--- Exercise goal ---
In the records below, find every line that contains "mitreattack" and list it.

--- The data ---

○ ○ ○

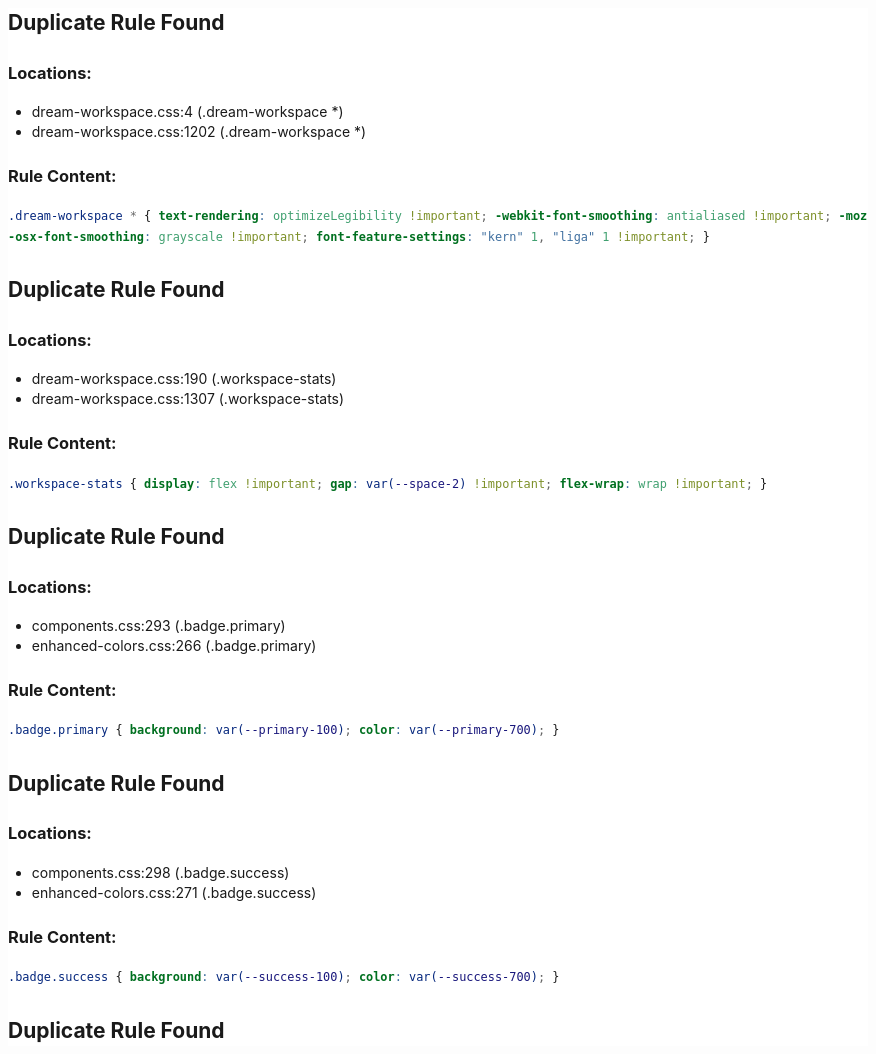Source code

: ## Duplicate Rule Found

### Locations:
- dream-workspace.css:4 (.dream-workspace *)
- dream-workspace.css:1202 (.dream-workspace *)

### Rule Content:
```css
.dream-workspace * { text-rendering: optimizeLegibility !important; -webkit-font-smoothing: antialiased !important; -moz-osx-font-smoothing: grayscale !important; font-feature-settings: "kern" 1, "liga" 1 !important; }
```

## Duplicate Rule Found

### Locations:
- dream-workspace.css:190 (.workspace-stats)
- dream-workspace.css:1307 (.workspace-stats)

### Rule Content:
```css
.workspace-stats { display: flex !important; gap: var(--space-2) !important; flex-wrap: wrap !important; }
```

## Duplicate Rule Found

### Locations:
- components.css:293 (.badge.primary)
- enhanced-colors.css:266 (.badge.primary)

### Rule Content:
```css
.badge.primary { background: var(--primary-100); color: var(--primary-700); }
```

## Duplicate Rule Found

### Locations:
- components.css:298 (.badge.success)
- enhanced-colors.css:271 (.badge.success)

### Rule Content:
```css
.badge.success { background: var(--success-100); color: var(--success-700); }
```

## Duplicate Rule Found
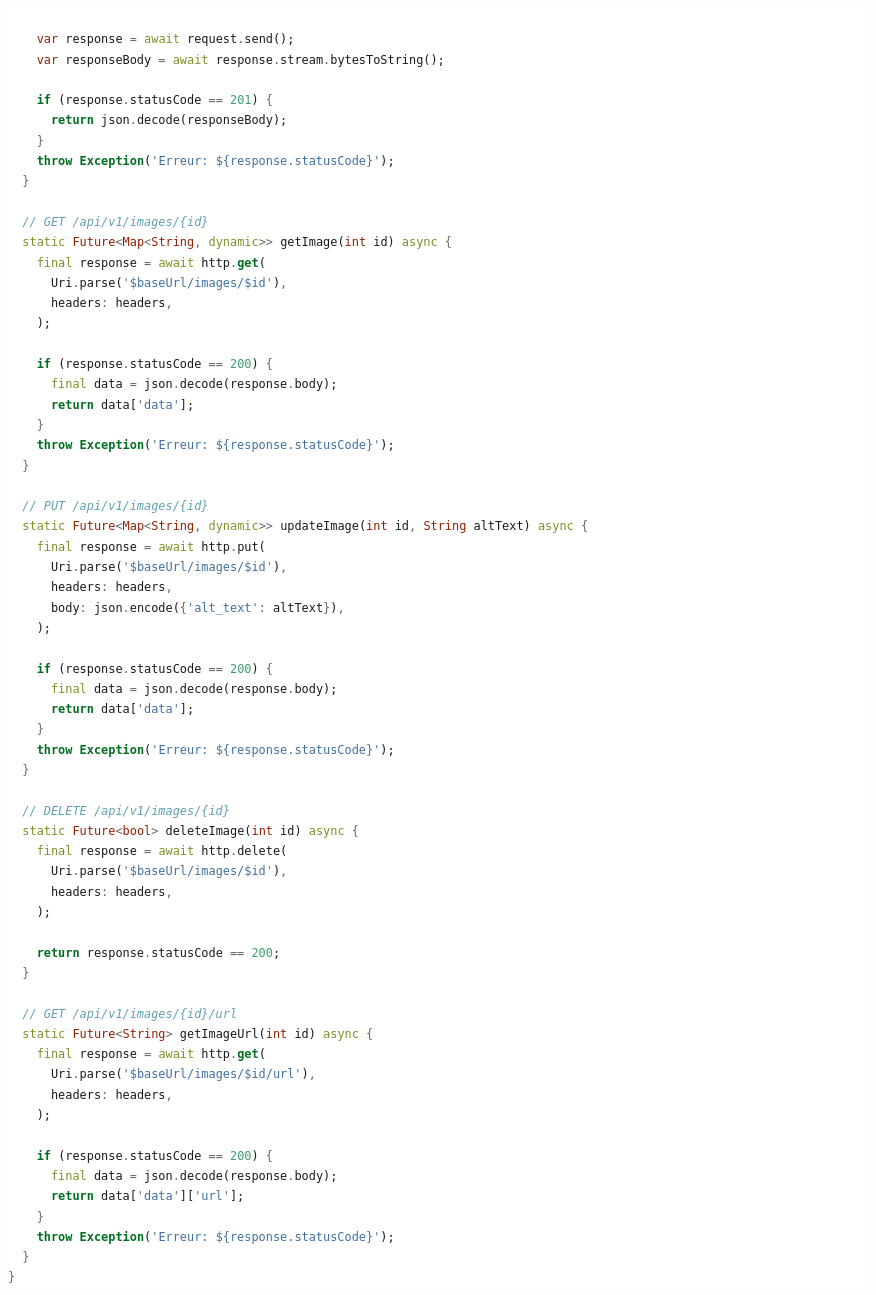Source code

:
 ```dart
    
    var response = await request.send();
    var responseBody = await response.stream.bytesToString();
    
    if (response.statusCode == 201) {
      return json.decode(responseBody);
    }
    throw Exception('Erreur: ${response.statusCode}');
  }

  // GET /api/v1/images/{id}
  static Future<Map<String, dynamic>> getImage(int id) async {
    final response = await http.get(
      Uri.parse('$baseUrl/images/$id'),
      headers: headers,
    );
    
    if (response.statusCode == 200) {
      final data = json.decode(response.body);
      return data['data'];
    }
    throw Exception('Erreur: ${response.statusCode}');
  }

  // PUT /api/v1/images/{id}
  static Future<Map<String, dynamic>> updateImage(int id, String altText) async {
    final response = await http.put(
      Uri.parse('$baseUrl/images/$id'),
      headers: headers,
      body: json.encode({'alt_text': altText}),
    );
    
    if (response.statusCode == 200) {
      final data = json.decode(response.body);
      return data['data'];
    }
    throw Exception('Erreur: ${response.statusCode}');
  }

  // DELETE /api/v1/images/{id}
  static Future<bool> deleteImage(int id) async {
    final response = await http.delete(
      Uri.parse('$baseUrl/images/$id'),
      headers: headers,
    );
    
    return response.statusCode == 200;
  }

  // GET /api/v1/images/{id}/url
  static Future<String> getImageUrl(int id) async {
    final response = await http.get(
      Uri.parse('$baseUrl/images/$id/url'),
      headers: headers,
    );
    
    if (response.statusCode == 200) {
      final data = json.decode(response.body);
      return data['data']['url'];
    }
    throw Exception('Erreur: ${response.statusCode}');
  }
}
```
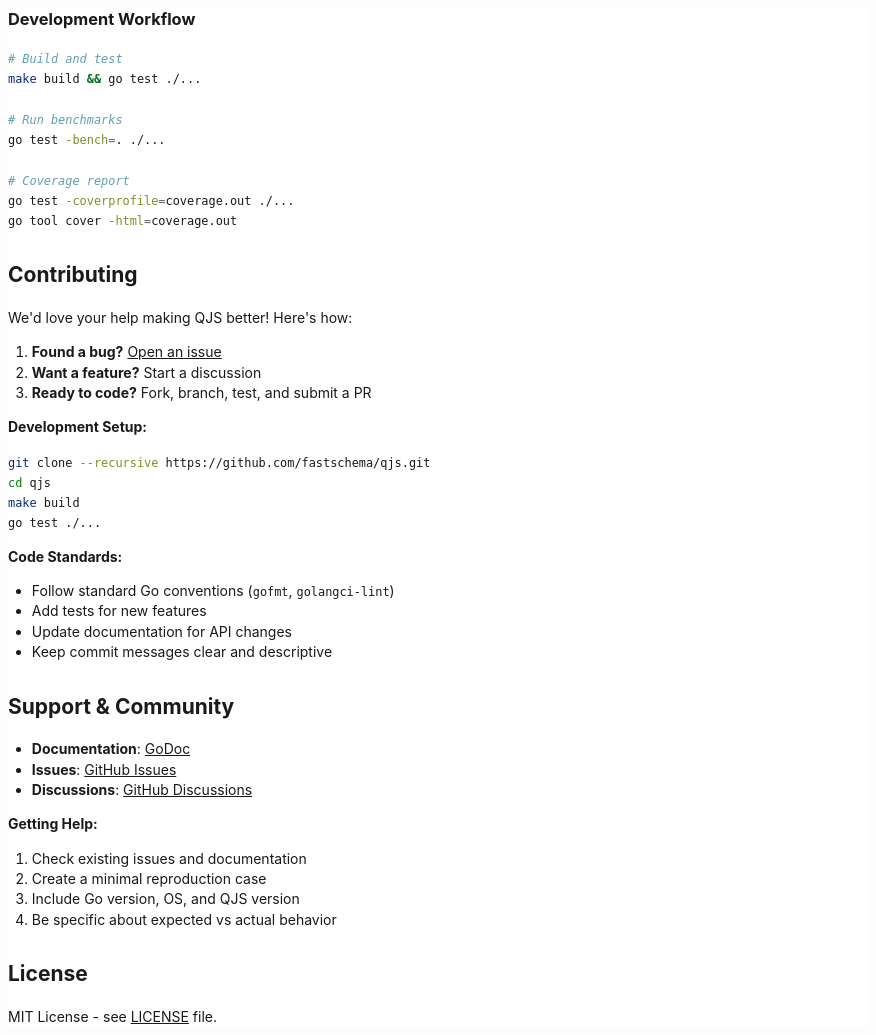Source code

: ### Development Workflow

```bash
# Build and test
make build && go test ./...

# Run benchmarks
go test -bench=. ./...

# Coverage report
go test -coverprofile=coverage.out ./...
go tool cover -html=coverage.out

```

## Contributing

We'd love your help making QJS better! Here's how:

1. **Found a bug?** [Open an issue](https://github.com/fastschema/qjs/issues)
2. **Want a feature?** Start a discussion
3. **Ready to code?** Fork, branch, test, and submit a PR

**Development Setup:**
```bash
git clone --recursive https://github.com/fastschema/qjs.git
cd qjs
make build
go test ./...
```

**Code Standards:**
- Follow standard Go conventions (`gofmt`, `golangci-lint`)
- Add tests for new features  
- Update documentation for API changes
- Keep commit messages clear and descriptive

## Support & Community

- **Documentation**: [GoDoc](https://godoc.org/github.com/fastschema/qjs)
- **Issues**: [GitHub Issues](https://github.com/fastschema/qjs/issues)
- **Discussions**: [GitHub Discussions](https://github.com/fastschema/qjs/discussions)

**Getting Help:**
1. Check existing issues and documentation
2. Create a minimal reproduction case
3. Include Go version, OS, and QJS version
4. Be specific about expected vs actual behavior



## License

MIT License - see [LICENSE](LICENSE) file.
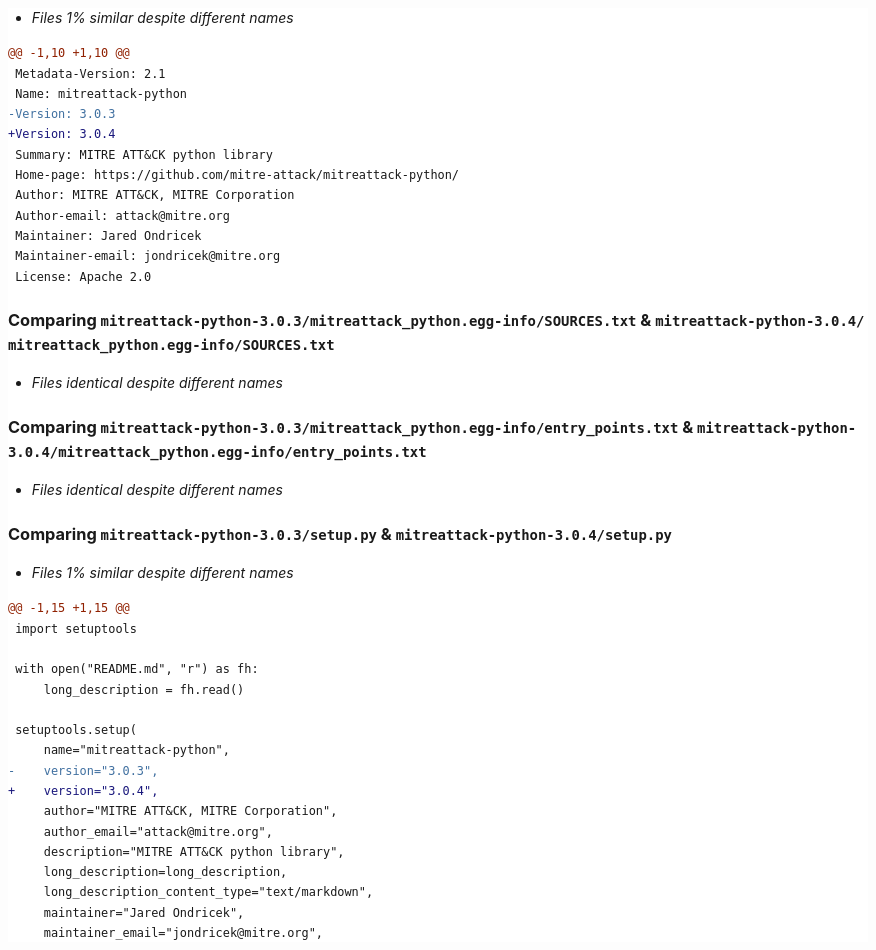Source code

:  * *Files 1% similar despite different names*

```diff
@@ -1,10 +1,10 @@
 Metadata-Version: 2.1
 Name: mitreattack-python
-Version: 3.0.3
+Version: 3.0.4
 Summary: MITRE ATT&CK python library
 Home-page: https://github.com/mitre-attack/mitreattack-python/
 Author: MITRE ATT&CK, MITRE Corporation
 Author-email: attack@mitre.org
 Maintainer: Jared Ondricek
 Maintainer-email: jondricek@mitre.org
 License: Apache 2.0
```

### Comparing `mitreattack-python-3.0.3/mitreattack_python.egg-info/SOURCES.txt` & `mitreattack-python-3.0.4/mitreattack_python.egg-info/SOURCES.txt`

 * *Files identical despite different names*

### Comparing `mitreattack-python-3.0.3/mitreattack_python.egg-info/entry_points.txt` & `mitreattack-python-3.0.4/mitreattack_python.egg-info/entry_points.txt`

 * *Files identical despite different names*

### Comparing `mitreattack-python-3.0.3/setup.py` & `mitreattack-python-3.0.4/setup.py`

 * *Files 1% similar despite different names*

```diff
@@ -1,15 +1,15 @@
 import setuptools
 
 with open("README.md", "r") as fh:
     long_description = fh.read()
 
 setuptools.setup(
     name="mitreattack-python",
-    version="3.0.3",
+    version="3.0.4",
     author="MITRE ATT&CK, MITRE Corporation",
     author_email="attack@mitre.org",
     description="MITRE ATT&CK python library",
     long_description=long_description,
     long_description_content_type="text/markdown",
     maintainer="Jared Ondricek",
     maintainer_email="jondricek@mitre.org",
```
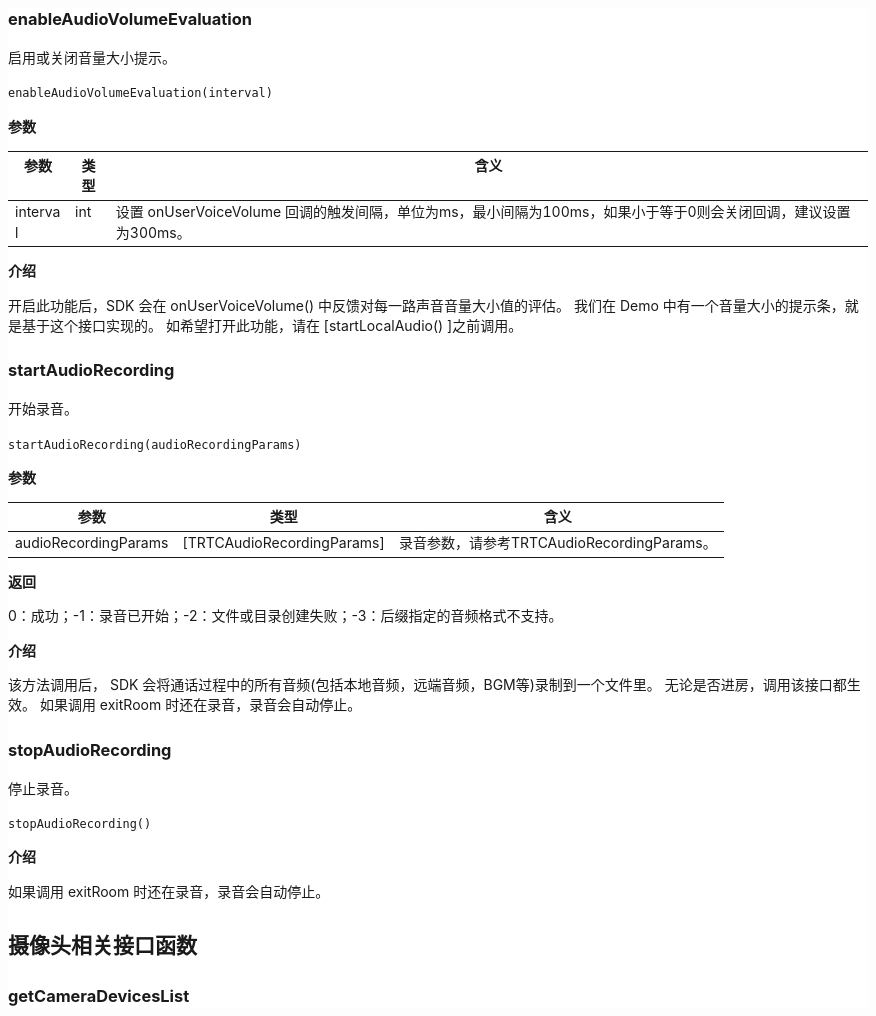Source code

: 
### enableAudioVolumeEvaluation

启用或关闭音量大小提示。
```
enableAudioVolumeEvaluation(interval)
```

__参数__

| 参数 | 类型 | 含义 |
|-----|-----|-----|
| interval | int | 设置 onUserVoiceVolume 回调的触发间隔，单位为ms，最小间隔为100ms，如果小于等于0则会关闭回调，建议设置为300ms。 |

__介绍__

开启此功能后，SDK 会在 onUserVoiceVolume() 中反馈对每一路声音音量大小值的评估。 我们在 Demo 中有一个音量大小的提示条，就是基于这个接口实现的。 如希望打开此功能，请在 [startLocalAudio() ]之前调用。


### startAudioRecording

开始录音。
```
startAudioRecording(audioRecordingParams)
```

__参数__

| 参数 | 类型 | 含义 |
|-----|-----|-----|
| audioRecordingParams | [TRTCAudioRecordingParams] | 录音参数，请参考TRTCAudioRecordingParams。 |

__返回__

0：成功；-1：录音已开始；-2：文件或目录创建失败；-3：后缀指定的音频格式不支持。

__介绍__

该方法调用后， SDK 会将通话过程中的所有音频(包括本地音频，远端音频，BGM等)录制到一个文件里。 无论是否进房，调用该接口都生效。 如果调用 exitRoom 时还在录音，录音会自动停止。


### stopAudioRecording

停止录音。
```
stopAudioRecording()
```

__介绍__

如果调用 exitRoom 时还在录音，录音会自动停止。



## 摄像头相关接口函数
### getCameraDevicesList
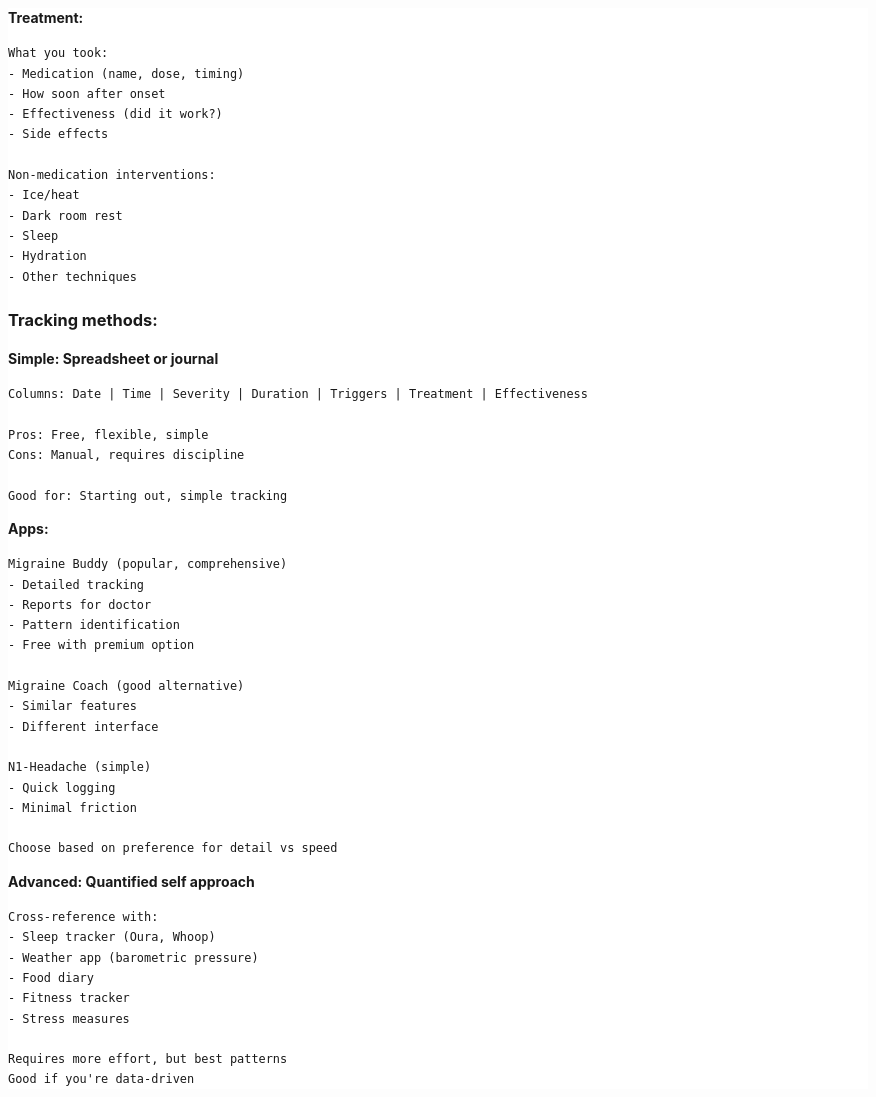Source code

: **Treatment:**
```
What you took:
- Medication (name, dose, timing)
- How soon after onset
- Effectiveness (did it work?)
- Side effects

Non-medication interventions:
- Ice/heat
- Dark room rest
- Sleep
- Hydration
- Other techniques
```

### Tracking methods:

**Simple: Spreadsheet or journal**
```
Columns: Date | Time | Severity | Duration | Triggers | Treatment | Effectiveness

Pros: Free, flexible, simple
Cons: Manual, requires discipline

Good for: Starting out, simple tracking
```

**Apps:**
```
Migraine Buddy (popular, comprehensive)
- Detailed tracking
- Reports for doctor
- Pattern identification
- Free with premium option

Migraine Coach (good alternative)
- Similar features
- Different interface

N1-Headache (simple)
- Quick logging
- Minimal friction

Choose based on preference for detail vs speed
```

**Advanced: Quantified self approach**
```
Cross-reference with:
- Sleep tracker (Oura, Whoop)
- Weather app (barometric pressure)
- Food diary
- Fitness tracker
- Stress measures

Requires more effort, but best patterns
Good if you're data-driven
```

○ ○ ○

--- Answer area ---
 Name: mitreattack-python
 Home-page: https://github.com/mitre-attack/mitreattack-python/
### Comparing `mitreattack-python-3.0.3/mitreattack_python.egg-info/SOURCES.txt` & `mitreattack-python-3.0.4/mitreattack_python.egg-info/SOURCES.txt`
### Comparing `mitreattack-python-3.0.3/mitreattack_python.egg-info/entry_points.txt` & `mitreattack-python-3.0.4/mitreattack_python.egg-info/entry_points.txt`
### Comparing `mitreattack-python-3.0.3/setup.py` & `mitreattack-python-3.0.4/setup.py`
     name="mitreattack-python",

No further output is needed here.